_Task brief:_
Copy out the text of every item below word for word, keeping each line as it appears. Don't include the pictures in your answer.
(Entries provided begins)
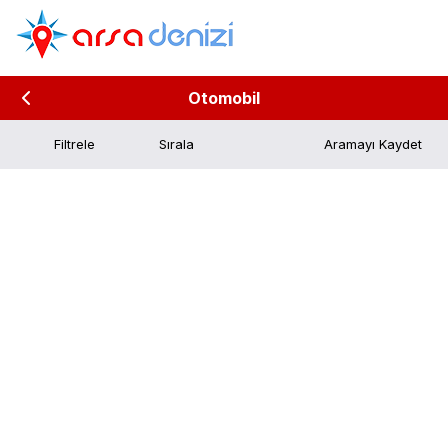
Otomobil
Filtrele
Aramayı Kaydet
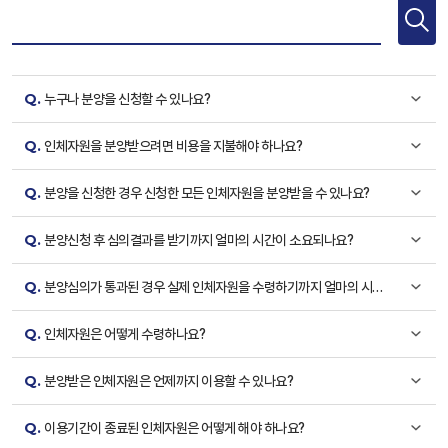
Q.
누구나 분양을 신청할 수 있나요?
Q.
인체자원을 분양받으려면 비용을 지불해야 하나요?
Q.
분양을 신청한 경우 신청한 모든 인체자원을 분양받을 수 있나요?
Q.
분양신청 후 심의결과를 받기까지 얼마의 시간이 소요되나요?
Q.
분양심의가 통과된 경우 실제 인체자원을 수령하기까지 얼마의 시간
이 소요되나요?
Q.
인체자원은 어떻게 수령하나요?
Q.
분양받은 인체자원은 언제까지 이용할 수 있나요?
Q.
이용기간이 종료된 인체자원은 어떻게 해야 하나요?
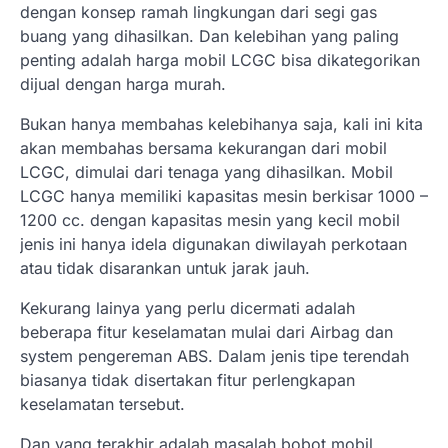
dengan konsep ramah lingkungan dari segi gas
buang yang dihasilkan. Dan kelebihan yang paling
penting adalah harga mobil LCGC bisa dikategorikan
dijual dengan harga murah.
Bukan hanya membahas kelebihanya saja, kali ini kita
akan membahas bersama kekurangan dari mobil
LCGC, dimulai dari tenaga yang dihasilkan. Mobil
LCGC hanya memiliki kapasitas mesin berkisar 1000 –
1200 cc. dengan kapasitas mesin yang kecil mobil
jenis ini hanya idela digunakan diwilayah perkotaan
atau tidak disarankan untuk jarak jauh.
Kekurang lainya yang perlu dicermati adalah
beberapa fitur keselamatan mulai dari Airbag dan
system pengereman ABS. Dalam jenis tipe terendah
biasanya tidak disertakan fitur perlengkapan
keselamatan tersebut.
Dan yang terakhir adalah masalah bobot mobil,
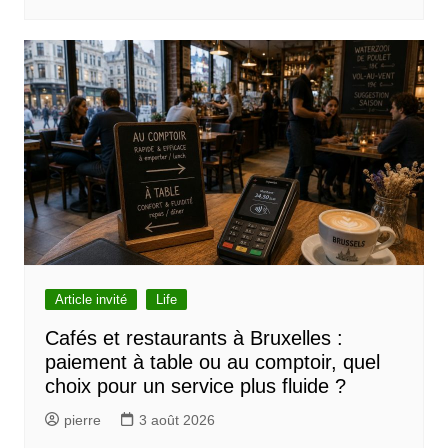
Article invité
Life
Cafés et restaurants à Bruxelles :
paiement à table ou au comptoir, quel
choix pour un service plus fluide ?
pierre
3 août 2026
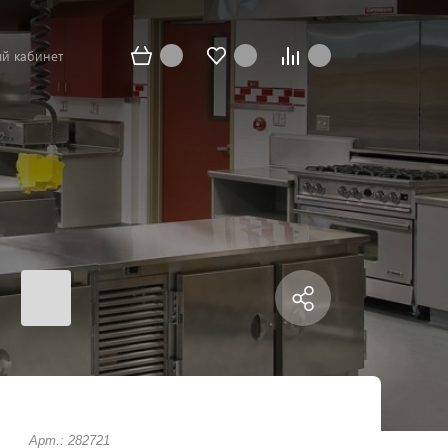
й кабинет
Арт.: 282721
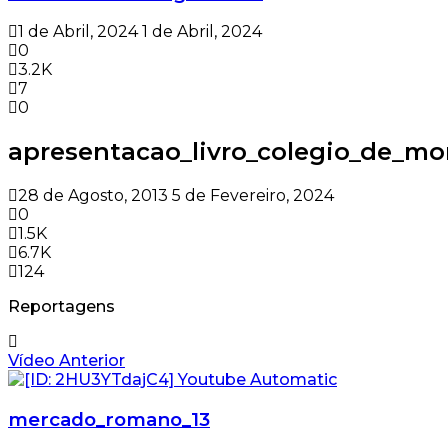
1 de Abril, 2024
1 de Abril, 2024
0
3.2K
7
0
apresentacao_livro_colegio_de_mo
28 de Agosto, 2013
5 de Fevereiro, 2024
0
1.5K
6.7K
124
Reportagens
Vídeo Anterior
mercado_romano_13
(Entries provided ends)
_Answer space:_
Otomobil
Filtrele
Aramayı Kaydet
Q.
누구나 분양을 신청할 수 있나요?
Q.
인체자원을 분양받으려면 비용을 지불해야 하나요?
Q.
분양을 신청한 경우 신청한 모든 인체자원을 분양받을 수 있나요?
Q.
분양신청 후 심의결과를 받기까지 얼마의 시간이 소요되나요?
Q.
분양심의가 통과된 경우 실제 인체자원을 수령하기까지 얼마의 시간
이 소요되나요?
Q.
인체자원은 어떻게 수령하나요?
Q.
분양받은 인체자원은 언제까지 이용할 수 있나요?
Q.
이용기간이 종료된 인체자원은 어떻게 해야 하나요?
dengan konsep ramah lingkungan dari segi gas
buang yang dihasilkan. Dan kelebihan yang paling
penting adalah harga mobil LCGC bisa dikategorikan
dijual dengan harga murah.
Bukan hanya membahas kelebihanya saja, kali ini kita
akan membahas bersama kekurangan dari mobil
LCGC, dimulai dari tenaga yang dihasilkan. Mobil
LCGC hanya memiliki kapasitas mesin berkisar 1000 –
1200 cc. dengan kapasitas mesin yang kecil mobil
jenis ini hanya idela digunakan diwilayah perkotaan
atau tidak disarankan untuk jarak jauh.
Kekurang lainya yang perlu dicermati adalah
beberapa fitur keselamatan mulai dari Airbag dan
system pengereman ABS. Dalam jenis tipe terendah
biasanya tidak disertakan fitur perlengkapan
keselamatan tersebut.
Dan yang terakhir adalah masalah bobot mobil,
Article invité
Life
Cafés et restaurants à Bruxelles :
paiement à table ou au comptoir, quel
choix pour un service plus fluide ?
pierre
3 août 2026
й кабинет
Арт.: 282721
1 de Abril, 2024
1 de Abril, 2024
0
3.2K
7
0
apresentacao_livro_colegio_de_mo
28 de Agosto, 2013
5 de Fevereiro, 2024
0
1.5K
6.7K
124
Reportagens
Vídeo Anterior
mercado_romano_13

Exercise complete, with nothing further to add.